◆ AIM OF THE TASK ◆
Read the records below and copy each line that contains "August".
##############################
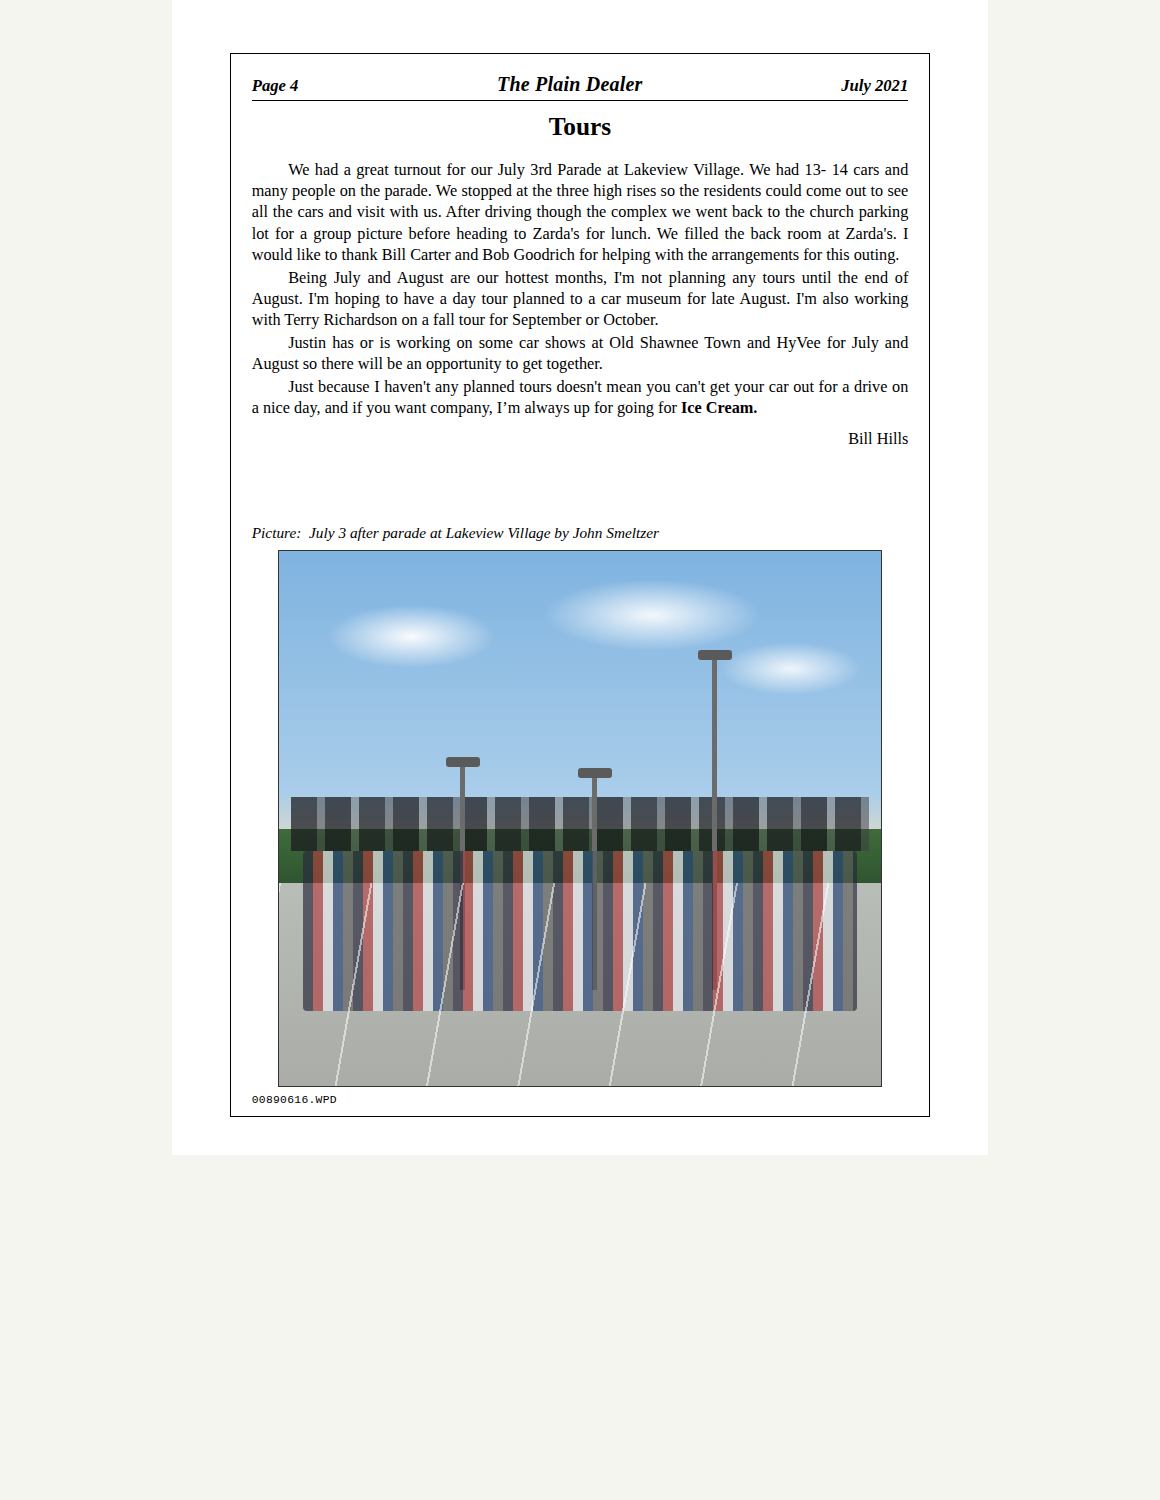Page 4 The Plain Dealer July 2021
Tours
We had a great turnout for our July 3rd Parade at Lakeview Village. We had 13- 14 cars and many people on the parade. We stopped at the three high rises so the residents could come out to see all the cars and visit with us. After driving though the complex we went back to the church parking lot for a group picture before heading to Zarda's for lunch. We filled the back room at Zarda's. I would like to thank Bill Carter and Bob Goodrich for helping with the arrangements for this outing.
Being July and August are our hottest months, I'm not planning any tours until the end of August. I'm hoping to have a day tour planned to a car museum for late August. I'm also working with Terry Richardson on a fall tour for September or October.
Justin has or is working on some car shows at Old Shawnee Town and HyVee for July and August so there will be an opportunity to get together.
Just because I haven't any planned tours doesn't mean you can't get your car out for a drive on a nice day, and if you want company, I’m always up for going for Ice Cream.
Bill Hills
Picture: July 3 after parade at Lakeview Village by John Smeltzer
00890616.WPD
##############################
◆ ANSWER BOX ◆
Being July and August are our hottest months, I'm not planning any tours until the end of August. I'm hoping to have a day tour planned to a car museum for late August. I'm also working with Terry Richardson on a fall tour for September or October.
Justin has or is working on some car shows at Old Shawnee Town and HyVee for July and August so there will be an opportunity to get together.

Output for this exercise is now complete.